Could you repeat the entries below word for word, leaving nothing out?

==== RECORDS PROVIDED

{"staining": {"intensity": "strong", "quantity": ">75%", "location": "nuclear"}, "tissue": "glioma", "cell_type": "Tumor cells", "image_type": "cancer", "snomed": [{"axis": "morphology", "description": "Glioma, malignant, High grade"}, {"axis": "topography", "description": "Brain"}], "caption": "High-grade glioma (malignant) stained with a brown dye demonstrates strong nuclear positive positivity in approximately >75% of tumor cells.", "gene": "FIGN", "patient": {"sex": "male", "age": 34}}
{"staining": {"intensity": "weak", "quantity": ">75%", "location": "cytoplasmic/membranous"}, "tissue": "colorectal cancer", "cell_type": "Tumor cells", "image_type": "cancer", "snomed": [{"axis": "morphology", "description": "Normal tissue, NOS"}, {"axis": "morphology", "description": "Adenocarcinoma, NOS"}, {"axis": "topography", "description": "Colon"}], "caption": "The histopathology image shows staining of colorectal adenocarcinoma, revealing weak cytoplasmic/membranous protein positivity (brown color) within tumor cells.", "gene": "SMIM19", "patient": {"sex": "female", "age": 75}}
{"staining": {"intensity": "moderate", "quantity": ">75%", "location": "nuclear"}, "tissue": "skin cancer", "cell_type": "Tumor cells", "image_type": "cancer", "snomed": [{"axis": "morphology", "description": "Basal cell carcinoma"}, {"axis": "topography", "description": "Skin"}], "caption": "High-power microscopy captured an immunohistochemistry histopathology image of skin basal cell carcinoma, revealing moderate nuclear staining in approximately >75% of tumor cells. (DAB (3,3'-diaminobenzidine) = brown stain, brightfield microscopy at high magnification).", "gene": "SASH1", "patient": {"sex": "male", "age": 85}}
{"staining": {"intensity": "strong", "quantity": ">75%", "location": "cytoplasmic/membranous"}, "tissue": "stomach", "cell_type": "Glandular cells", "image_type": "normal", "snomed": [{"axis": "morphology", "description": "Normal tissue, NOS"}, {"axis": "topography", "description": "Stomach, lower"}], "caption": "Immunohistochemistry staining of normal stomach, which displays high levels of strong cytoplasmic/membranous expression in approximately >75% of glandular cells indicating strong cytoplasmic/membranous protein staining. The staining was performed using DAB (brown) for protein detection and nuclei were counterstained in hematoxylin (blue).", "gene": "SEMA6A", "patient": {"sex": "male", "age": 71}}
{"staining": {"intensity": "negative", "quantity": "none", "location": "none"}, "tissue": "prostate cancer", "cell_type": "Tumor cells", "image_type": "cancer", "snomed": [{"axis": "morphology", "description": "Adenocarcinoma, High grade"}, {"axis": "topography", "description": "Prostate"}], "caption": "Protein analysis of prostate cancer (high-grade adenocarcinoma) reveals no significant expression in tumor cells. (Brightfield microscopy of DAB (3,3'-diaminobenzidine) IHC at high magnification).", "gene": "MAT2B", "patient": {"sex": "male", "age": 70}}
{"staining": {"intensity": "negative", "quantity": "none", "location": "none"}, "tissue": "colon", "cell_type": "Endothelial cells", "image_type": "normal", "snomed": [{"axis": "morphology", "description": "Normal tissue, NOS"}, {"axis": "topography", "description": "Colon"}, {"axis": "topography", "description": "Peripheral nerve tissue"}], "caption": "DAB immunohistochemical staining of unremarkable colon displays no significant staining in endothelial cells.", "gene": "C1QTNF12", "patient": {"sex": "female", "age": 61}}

========

**TASK OUTPUT:**
{"staining": {"intensity": "strong", "quantity": ">75%", "location": "nuclear"}, "tissue": "glioma", "cell_type": "Tumor cells", "image_type": "cancer", "snomed": [{"axis": "morphology", "description": "Glioma, malignant, High grade"}, {"axis": "topography", "description": "Brain"}], "caption": "High-grade glioma (malignant) stained with a brown dye demonstrates strong nuclear positive positivity in approximately >75% of tumor cells.", "gene": "FIGN", "patient": {"sex": "male", "age": 34}}
{"staining": {"intensity": "weak", "quantity": ">75%", "location": "cytoplasmic/membranous"}, "tissue": "colorectal cancer", "cell_type": "Tumor cells", "image_type": "cancer", "snomed": [{"axis": "morphology", "description": "Normal tissue, NOS"}, {"axis": "morphology", "description": "Adenocarcinoma, NOS"}, {"axis": "topography", "description": "Colon"}], "caption": "The histopathology image shows staining of colorectal adenocarcinoma, revealing weak cytoplasmic/membranous protein positivity (brown color) within tumor cells.", "gene": "SMIM19", "patient": {"sex": "female", "age": 75}}
{"staining": {"intensity": "moderate", "quantity": ">75%", "location": "nuclear"}, "tissue": "skin cancer", "cell_type": "Tumor cells", "image_type": "cancer", "snomed": [{"axis": "morphology", "description": "Basal cell carcinoma"}, {"axis": "topography", "description": "Skin"}], "caption": "High-power microscopy captured an immunohistochemistry histopathology image of skin basal cell carcinoma, revealing moderate nuclear staining in approximately >75% of tumor cells. (DAB (3,3'-diaminobenzidine) = brown stain, brightfield microscopy at high magnification).", "gene": "SASH1", "patient": {"sex": "male", "age": 85}}
{"staining": {"intensity": "strong", "quantity": ">75%", "location": "cytoplasmic/membranous"}, "tissue": "stomach", "cell_type": "Glandular cells", "image_type": "normal", "snomed": [{"axis": "morphology", "description": "Normal tissue, NOS"}, {"axis": "topography", "description": "Stomach, lower"}], "caption": "Immunohistochemistry staining of normal stomach, which displays high levels of strong cytoplasmic/membranous expression in approximately >75% of glandular cells indicating strong cytoplasmic/membranous protein staining. The staining was performed using DAB (brown) for protein detection and nuclei were counterstained in hematoxylin (blue).", "gene": "SEMA6A", "patient": {"sex": "male", "age": 71}}
{"staining": {"intensity": "negative", "quantity": "none", "location": "none"}, "tissue": "prostate cancer", "cell_type": "Tumor cells", "image_type": "cancer", "snomed": [{"axis": "morphology", "description": "Adenocarcinoma, High grade"}, {"axis": "topography", "description": "Prostate"}], "caption": "Protein analysis of prostate cancer (high-grade adenocarcinoma) reveals no significant expression in tumor cells. (Brightfield microscopy of DAB (3,3'-diaminobenzidine) IHC at high magnification).", "gene": "MAT2B", "patient": {"sex": "male", "age": 70}}
{"staining": {"intensity": "negative", "quantity": "none", "location": "none"}, "tissue": "colon", "cell_type": "Endothelial cells", "image_type": "normal", "snomed": [{"axis": "morphology", "description": "Normal tissue, NOS"}, {"axis": "topography", "description": "Colon"}, {"axis": "topography", "description": "Peripheral nerve tissue"}], "caption": "DAB immunohistochemical staining of unremarkable colon displays no significant staining in endothelial cells.", "gene": "C1QTNF12", "patient": {"sex": "female", "age": 61}}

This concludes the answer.